I came back 15 or 20 minutes later to see how things were and found the screen blank, and the graphics card fan was on full (something that never happened before). I tried power the system off and on, but nothing happened. In fact, when powering the system on the Power On Self Test (POST) LEDs would not even light up at all. That was a very bad sign.

Eventually I found a phone number for Intel technical support and someone talked me through some tests. Mostly it was removing stuff from the motherboard and powering the system back on. Nothing helped and nothing changed so the support person conceded that the board was dead and sent me instructions for returning the board for a replacement.

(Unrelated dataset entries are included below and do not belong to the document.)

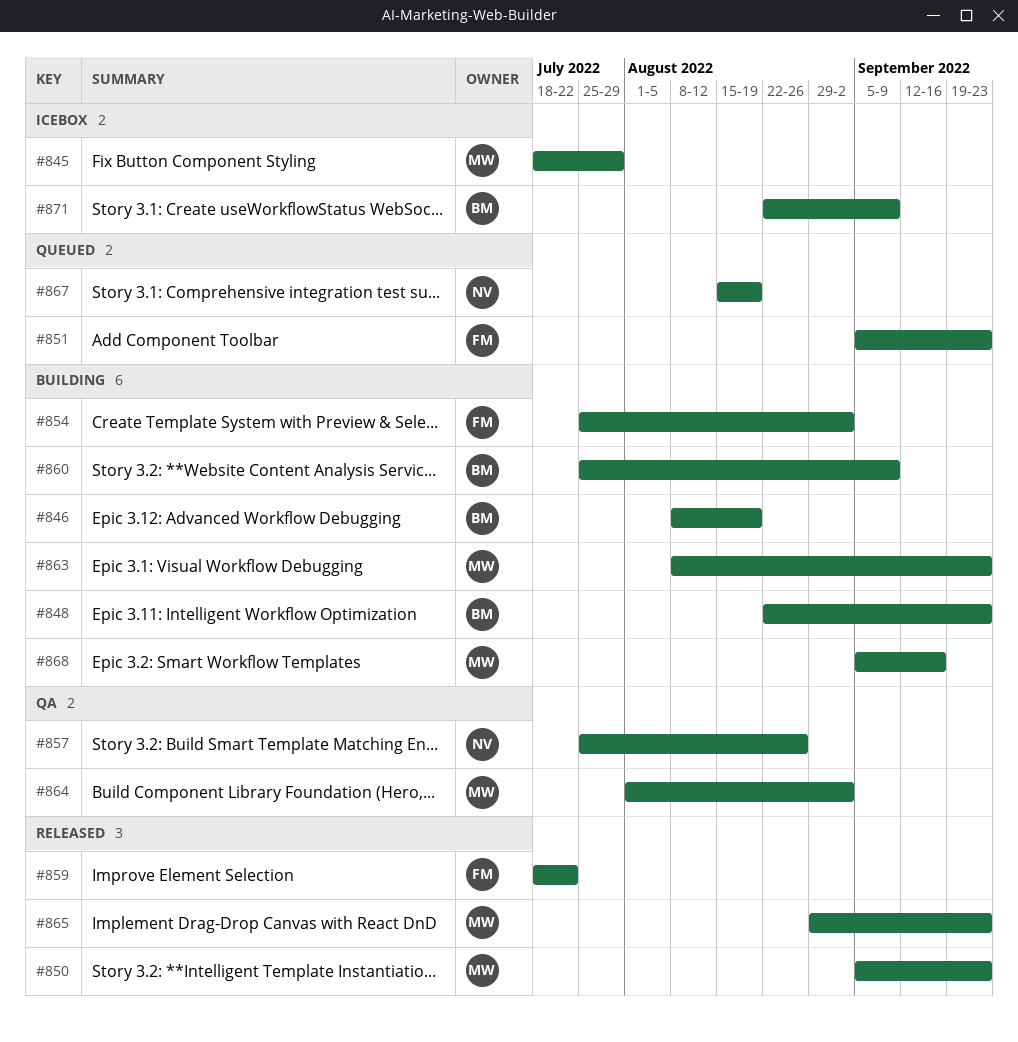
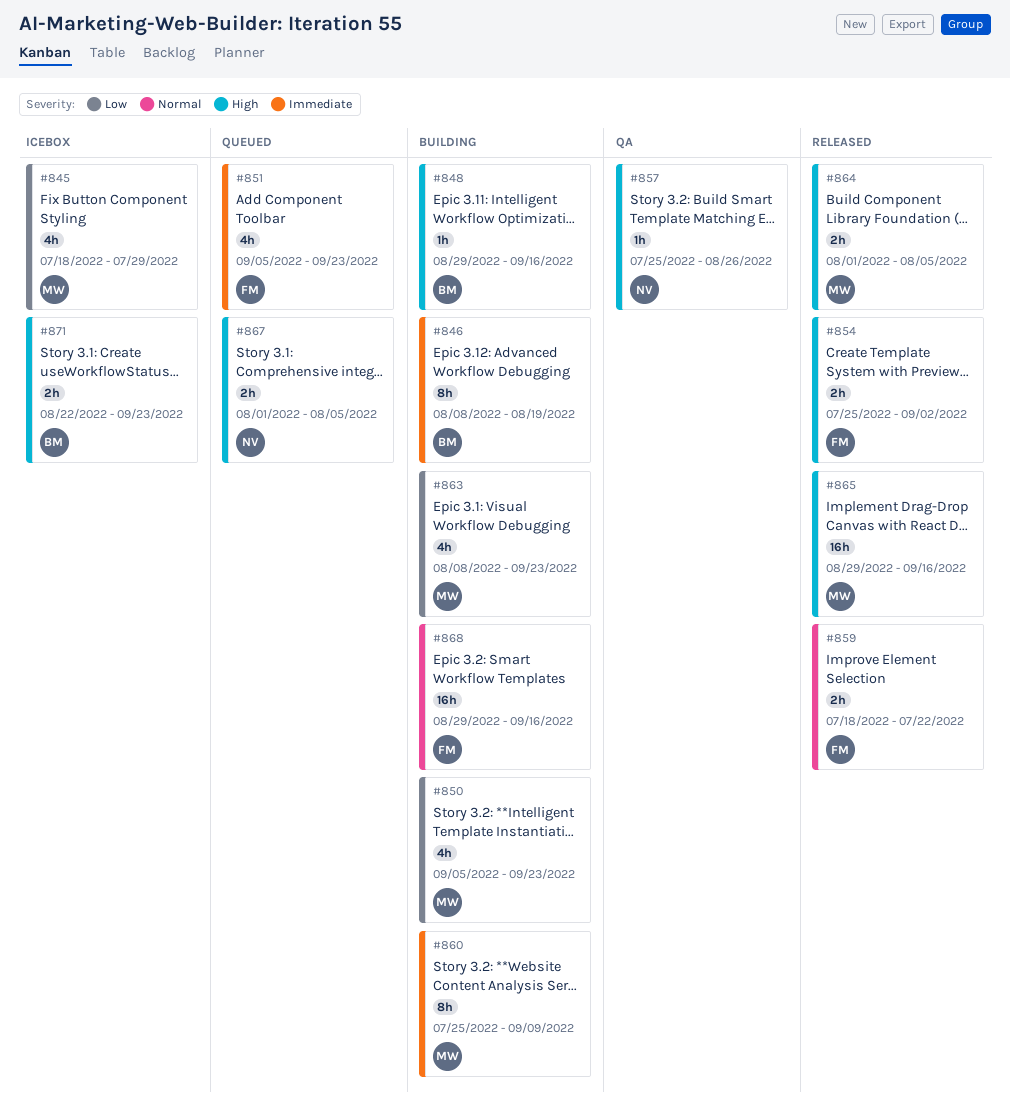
#848, start: Aug 22 -> Aug 29
#848, due: Sep 23 -> Sep 16
#850, status: Released -> Building
#854, status: Building -> Released
#860, owner: BM -> MW
#864, status: QA -> Released
#864, due: Sep 2 -> Aug 5
#865, due: Sep 23 -> Sep 16
#867, start: Aug 15 -> Aug 1
#867, due: Aug 19 -> Aug 5
#868, owner: MW -> FM
#868, start: Sep 5 -> Aug 29
#871, due: Sep 9 -> Sep 23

By this time I felt pretty crushed - the morning had started off so well, and by mid afternoon it looked like I was finally going to get everything working - when BAM - the worst happens. I suppose this it what someone feels like after a terrible child birth and they discover that their child is not only retarded, but blind and deaf too. Of course this was just a computer and could never be the same as a child, but I just felt really depressed and angry. Why me?

The next day I set out to return the motherboard. First of all Intel required that there be some sort of commercial invoice for customs purposes so it took me an hour or so to fabricate something that looked official. Next was the process of removing all the connectors from the motherboard. Taking the water blocks off of the CPUs was interesting - but it was good to see that the thermal compound I had used had spread out nice and evenly across the CPU heat spreader. Of course I had to clean everything off and put the CPUs away safely, then prepare the motherboard for shipping. I took me almost 45 minutes at the UPS store to get all the information right because I was shipping across the boarder. I selected the least expensive shipping method, and that took over a week and cost me $85.00.

Anyway, I've had two weeks waiting for a replacement and today I'm supposed to get my replacement motherboard...